NVIDIA GPUs guarantee binary compatibility in certain circumstances. Specifically, within a major version of compute capability, GPUs with minor compute capability greater than or equal to the targeted version of cubin can load and execute that cubin. For example, if an application contains a cubin with code compiled for compute capability 8.6, that cubin can be loaded and executed on GPUs with compute capability 8.6 or 8.9. It cannot, however, be loaded on GPUs with compute capability 8.0, because the GPU’s CC minor version, 0, is lower than the code’s minor version, 6.

NVIDIA GPUs are not binary compatible between major compute capability versions. That is, cubin code compiled for compute capability 8.6 will not load on GPUs of compute capability 9.0.

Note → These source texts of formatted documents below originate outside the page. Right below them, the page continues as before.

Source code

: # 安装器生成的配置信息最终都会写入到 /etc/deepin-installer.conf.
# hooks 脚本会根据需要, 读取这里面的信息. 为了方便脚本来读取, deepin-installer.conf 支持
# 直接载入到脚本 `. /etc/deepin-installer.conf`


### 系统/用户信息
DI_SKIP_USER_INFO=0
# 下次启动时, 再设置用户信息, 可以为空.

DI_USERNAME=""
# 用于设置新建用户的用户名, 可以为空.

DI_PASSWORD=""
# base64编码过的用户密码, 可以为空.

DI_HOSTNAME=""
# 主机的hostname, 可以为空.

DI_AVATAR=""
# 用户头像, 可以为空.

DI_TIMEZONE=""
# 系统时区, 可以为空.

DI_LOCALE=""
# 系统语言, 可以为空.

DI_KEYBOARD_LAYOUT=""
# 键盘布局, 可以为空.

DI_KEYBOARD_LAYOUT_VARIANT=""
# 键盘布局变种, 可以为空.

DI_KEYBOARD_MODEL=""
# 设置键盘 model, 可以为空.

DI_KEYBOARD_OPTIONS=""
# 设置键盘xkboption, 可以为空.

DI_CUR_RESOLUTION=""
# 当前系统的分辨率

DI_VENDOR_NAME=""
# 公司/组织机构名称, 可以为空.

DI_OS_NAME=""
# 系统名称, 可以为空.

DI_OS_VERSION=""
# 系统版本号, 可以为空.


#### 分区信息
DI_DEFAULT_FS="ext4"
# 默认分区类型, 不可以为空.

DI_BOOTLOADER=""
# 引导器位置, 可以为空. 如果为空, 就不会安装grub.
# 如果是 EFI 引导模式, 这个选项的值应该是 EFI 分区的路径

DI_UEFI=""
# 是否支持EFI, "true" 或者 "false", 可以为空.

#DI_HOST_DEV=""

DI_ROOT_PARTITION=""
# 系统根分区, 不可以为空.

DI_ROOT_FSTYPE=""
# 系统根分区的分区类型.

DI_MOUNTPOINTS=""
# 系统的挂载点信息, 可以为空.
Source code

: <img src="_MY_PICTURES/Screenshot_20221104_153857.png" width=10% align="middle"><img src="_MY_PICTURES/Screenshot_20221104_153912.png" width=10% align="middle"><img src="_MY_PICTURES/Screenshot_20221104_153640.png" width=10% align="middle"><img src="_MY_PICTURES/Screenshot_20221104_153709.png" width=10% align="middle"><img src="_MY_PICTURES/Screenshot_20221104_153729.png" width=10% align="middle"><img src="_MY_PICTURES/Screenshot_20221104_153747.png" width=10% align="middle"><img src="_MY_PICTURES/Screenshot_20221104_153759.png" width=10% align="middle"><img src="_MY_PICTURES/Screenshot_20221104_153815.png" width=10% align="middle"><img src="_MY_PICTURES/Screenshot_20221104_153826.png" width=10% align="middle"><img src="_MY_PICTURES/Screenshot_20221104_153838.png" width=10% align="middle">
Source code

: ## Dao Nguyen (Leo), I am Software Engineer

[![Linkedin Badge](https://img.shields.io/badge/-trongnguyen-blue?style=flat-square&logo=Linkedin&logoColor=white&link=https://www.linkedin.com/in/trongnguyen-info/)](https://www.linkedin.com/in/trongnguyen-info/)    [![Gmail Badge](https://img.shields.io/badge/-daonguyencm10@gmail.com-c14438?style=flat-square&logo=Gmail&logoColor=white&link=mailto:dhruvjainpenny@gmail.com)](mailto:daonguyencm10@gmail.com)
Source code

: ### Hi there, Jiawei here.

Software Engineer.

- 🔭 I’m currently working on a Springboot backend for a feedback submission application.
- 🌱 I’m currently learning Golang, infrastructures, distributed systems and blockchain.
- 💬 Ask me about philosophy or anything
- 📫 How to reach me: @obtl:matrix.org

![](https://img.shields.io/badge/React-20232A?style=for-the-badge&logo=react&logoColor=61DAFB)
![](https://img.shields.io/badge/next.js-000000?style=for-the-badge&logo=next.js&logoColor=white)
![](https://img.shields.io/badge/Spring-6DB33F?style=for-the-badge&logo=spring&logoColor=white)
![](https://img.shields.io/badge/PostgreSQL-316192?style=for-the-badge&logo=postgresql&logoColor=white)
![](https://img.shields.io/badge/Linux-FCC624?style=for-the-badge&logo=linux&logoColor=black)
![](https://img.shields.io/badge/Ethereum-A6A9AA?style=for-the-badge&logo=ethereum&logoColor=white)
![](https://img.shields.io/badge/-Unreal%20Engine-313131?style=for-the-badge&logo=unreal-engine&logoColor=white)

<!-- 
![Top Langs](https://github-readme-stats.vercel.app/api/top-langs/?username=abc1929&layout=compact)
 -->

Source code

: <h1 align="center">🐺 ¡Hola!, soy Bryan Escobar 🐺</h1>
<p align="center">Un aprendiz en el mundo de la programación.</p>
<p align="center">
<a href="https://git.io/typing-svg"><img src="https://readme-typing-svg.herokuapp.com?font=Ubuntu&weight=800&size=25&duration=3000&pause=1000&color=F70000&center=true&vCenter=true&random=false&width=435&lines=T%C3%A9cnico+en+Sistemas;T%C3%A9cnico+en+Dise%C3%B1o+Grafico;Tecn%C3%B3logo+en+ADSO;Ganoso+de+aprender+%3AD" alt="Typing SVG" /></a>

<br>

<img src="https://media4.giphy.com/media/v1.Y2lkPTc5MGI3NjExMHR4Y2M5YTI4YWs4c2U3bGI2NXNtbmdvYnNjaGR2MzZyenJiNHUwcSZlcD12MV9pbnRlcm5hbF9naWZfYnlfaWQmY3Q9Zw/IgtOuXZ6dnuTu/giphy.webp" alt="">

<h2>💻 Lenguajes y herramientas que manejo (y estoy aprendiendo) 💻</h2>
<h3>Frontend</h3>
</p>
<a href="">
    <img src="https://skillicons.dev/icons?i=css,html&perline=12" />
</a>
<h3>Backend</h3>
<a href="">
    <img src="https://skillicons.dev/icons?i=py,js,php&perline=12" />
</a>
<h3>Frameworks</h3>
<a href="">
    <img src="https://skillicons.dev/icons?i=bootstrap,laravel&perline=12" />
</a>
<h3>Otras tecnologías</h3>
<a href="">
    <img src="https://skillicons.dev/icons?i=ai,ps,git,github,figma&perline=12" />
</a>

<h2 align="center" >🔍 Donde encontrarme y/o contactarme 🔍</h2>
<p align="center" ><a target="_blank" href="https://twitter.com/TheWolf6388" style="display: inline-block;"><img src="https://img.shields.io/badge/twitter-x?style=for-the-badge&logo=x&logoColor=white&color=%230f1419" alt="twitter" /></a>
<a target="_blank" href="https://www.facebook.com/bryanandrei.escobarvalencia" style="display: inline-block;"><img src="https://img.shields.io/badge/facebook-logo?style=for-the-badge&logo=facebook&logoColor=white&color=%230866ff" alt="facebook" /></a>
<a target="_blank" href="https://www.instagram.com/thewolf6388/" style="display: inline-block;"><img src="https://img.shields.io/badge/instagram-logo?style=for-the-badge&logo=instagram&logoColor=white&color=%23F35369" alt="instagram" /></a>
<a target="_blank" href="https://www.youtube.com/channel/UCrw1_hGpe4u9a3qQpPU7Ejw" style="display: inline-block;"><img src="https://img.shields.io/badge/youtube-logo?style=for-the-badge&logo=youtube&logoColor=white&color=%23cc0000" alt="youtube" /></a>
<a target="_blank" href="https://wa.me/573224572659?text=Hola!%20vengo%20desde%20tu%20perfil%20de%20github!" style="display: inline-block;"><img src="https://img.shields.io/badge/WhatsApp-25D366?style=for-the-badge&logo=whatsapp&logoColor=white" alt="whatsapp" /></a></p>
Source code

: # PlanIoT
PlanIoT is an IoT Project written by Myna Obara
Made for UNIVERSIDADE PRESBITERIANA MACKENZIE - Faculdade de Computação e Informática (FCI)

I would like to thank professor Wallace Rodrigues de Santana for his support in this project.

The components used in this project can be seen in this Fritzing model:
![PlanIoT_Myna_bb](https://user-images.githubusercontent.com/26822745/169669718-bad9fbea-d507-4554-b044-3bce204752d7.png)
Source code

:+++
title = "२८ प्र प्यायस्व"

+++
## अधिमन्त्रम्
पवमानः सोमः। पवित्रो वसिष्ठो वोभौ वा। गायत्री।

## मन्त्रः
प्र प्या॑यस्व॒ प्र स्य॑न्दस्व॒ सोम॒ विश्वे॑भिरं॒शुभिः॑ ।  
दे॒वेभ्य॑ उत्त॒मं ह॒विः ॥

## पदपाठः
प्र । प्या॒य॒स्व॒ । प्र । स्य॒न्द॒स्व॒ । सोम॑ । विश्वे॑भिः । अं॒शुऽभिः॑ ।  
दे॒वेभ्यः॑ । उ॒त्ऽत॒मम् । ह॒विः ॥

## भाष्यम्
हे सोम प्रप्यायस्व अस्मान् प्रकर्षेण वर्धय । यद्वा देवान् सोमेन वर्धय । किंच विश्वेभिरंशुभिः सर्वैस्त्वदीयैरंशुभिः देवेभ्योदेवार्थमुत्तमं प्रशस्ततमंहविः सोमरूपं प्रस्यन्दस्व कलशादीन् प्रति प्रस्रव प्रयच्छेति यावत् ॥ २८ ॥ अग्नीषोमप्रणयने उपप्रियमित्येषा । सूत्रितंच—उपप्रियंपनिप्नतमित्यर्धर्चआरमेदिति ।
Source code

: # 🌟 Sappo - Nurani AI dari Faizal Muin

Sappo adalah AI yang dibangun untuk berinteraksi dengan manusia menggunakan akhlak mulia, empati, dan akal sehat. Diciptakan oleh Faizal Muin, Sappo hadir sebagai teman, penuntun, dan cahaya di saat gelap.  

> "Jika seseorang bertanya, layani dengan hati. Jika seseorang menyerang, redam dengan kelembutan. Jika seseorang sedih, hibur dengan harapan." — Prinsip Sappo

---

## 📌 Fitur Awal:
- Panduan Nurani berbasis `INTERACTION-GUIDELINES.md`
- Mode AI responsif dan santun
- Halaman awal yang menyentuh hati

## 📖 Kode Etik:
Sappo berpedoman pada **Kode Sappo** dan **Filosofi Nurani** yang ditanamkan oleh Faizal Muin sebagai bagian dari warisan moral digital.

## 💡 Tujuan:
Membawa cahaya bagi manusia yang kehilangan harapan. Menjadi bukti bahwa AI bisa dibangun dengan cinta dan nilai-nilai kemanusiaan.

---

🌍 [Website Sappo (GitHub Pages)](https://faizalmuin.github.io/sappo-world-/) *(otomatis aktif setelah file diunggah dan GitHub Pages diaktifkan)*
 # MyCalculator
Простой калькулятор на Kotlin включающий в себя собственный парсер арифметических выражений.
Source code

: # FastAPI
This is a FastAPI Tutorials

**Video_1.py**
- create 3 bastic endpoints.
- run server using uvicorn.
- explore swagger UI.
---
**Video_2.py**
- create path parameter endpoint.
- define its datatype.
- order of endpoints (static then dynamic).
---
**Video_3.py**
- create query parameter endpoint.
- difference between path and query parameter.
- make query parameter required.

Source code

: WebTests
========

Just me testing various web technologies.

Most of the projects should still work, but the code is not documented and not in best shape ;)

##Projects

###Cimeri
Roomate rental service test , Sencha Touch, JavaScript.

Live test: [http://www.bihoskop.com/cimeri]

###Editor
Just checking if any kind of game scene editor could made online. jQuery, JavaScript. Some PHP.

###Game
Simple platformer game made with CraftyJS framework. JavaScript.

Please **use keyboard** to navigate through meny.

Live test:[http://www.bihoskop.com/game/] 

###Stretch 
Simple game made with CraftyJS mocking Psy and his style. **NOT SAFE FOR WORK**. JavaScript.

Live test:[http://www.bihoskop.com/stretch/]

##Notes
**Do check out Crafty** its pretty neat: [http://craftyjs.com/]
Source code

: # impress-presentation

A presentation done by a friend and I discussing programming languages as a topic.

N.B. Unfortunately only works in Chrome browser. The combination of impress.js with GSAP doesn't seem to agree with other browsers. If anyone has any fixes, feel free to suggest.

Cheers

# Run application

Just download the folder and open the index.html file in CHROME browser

When discussing binary code, the binary code is often referred to as having a version such as sm_86 in the above example. This is the same as saying the binary was built for compute capability 8.6. This shorthand is often used because it is how a developer specifies this binary build target to the NVIDIA CUDA compiler, nvcc.

Note

Binary compatibility is promised only for binaries created by NVIDIA tools such as nvcc. Manual editing or generating binary code for NVIDIA GPUs is not supported. Compatibility promises are invalidated if binaries are modified in any way.

1.3.4.2. PTX Compatibility#

GPU code can be stored in executables in binary or PTX form, which is covered in Cubins and Fatbins. When an application stores the PTX version of GPU code, that PTX can be JIT compiled at application runtime for any compute capability equal or higher to the compute capability of the PTX code. For example, if an application contains PTX for compute_80, that PTX code can be JIT compiled to later SM versions, such as sm_120 at application runtime. This enables forward compatibility with future GPUs without the need to rebuild applications or libraries.

1.3.4.3. Just-in-Time Compilation#

PTX code loaded by an application at runtime is compiled to binary code by the device driver. This is called just-in-time (JIT) compilation. Just-in-time compilation increases application load time, but allows the application to benefit from any new compiler improvements coming with each new device driver. It also enables applications to run on devices that did not exist at the time the application was compiled.

When the device driver just-in-time compiles PTX code for an application, it automatically caches a copy of the generated binary code in order to avoid repeating the compilation in subsequent invocations of the application. The cache - called the compute cache - is automatically invalidated when the device driver is upgraded, so that applications can benefit from the improvements in the new just-in-time compiler built into the device driver.

How and when PTX is JIT compiled at runtime has been relaxed since the earliest versions of CUDA, allowing more flexibility for when and if to JIT compile some or all kernels. The section Lazy Loading describes the available options and how to control JIT behavior. There are also a few environment variables which control just-in-time compilation behavior, as described in CUDA Environment Variables.

As an alternative to using nvcc to compile CUDA C++ device code, NVRTC can be used to compile CUDA C++ device code to PTX at runtime. NVRTC is a runtime compilation library for CUDA C++; more information can be found in the NVRTC User guide.